WIDE-BAFFLED
SIDE-VENTED
REAR-LOADED BACK-HORN
FULL-RANGE-SINGLE-DRIVER
SPEAKERS
using the http://creativesound.ca FR125S
"PAWO"


The http://creativesound.ca FR125S
is a smooth, detailed, spacially accurate driver that can successfully cover the full range from treble to bass. The FR125s is especially successful at conveying musical emotion as communicated by the gradiations of soft and loud dynamic nuances. In the "Pawo" cabinet, the bass is very robust, yet without a midbass emphasis.  One may click on the plan picture for a larger presentation. For professionally drawn design plans with metric conversion http://www.planet10-hifi.com/tom-zHorn.html (thank you Dave Dlugos! And for other designs using the CSS FR125S http://www.planet10-hifi.com/boxes.html). I have also adding a wider base to the cabinet for greater stability and in order to raise the speaker to desired height.

This PAWO design has been used by others with a variety of drivers, some reported to sound better in this cabinet than the FR125S--which is said to be hollow in the upper midband. The drivers mentioned are some 4 inch drivers by d'Charles Audio and the Fostex FE127. See: http://fullrangedriver.com/forum/viewtopic.php?id=573   I personally have not tried these and have since moved on to prefering OPEN BAFFLE speakers.

HOME


***The following experiences have been employed in the design of"PAWO" speaker cabinet.***

THE HORN PATH: A longer path makes for a deeper roll off, a deeper emphasis in the bass. Think of the slide of a trombone. It is doubtful that rounded curves in the path make a difference, since the sound waves are long & wide bass frequencies.

THE HORN MOUTH (THE VENT): A bigger mouth makes for a louder bass. But if the mouth is located near the floor, side wall or back wall, these junctions become part of the mouth.

THE MOUTH'S POSITION: If venting to the rear, the bass is reinforced by the back wall, but if the speaker is too far out from the wall, the bass can sound disconnected and distant. If venting to the front, there are phase problems that are heard as blurred midbass when the drivers front and rear (after passing through the path) wave are propagated together. If venting to the side, there is a compromise that can make use of side or back walls; this is my preferred position.

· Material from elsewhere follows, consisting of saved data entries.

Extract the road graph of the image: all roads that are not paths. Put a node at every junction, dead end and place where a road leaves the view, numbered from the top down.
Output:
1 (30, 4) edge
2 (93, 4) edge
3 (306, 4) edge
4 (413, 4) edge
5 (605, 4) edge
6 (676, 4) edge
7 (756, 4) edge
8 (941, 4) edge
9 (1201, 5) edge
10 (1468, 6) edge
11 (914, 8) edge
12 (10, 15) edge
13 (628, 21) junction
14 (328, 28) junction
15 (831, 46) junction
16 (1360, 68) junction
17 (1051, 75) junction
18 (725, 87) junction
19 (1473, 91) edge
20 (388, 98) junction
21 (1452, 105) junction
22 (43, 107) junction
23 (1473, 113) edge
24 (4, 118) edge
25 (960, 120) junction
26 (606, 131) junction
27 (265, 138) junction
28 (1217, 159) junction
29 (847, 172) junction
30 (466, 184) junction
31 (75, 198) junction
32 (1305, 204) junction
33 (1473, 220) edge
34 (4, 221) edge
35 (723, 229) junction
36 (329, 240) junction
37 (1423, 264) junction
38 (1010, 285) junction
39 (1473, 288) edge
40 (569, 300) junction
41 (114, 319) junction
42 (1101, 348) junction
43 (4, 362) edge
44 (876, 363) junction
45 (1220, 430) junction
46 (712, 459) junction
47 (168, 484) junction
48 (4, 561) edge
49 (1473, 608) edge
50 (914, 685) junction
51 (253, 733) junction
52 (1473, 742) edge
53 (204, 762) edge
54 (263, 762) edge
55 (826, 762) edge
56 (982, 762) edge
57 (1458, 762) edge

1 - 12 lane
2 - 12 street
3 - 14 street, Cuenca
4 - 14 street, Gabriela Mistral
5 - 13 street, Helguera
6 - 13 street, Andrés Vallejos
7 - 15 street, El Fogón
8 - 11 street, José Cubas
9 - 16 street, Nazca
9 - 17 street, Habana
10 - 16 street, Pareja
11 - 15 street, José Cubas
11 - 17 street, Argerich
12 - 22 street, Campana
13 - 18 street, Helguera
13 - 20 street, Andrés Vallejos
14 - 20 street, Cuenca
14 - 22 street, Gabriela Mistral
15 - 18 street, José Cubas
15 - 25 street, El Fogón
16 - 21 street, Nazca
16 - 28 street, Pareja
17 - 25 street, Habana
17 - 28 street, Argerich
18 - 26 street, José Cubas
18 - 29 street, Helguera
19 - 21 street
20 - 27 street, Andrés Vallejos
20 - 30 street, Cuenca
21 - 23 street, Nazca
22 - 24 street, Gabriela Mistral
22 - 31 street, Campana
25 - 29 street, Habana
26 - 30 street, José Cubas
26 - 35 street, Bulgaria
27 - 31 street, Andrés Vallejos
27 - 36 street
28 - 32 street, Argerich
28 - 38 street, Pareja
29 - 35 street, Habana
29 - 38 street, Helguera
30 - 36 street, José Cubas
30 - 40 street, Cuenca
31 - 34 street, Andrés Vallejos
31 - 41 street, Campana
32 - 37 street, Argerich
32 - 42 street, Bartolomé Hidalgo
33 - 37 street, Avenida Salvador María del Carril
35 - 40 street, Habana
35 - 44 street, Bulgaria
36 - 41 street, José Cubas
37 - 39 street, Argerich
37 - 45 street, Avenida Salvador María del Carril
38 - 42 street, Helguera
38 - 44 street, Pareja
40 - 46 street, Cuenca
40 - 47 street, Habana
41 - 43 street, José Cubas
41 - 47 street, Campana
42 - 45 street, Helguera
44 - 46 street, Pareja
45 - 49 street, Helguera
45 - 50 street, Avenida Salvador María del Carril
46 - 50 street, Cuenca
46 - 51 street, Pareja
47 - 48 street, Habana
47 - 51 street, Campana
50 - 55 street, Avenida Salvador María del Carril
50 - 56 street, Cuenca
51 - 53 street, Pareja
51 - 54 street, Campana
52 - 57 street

THE CHAMBER BEHIND THE DRIVER: If the chamber is shallow, as in all Fostex designs as well as the Jordan VTL, much of the treble can bounce back through the driver, so some damping material is called for. If the chamber is deep, more of the midrange can bounce back. I've tried a funnel shape as a compromise, but now think that the shallow chamber with damping material might be best. The sound bouncing around in this chamber does come back out through the driver (unless the driver is mounted in an open baffle), and this sound takes on the shape of the chamber, sometimes with musical image that is often described as boxy. Presently, I like a shallow & wide chamber with little, if any parallel sides. If little damping material is used the sound is bright and lively, or if much damping is used, dull; thus the amount must be adjusted to match the sound of the amplifier etc.

THE BAFFLE: The baffle to which the driver is mounted can be narrow or wide. Having employed a couple of drivers into extremes of both, I hear a narrow baffle as projecting a more precise image location, but if the speakers are not located well away from side and back walls (more than a yard), the melodic line suffers. It suffers because the musical pitches are distorted as they reflect from room furnishings. Thus I prefer a wide baffle of at least a twelve inches. With a wide baffle, musical pitch is more stable--especially true of center stage sounds that emanate from both stereo speakers. With a wide baffle, the music comes through smoother, more accurate, easier to listen to. With a wide baffle more of the sound energy is directed to the listener, thus the volume control can be turned down a notch. Finally, with a wide baffle, room positioning is not very critical, allowing for placement very near to a rear wall.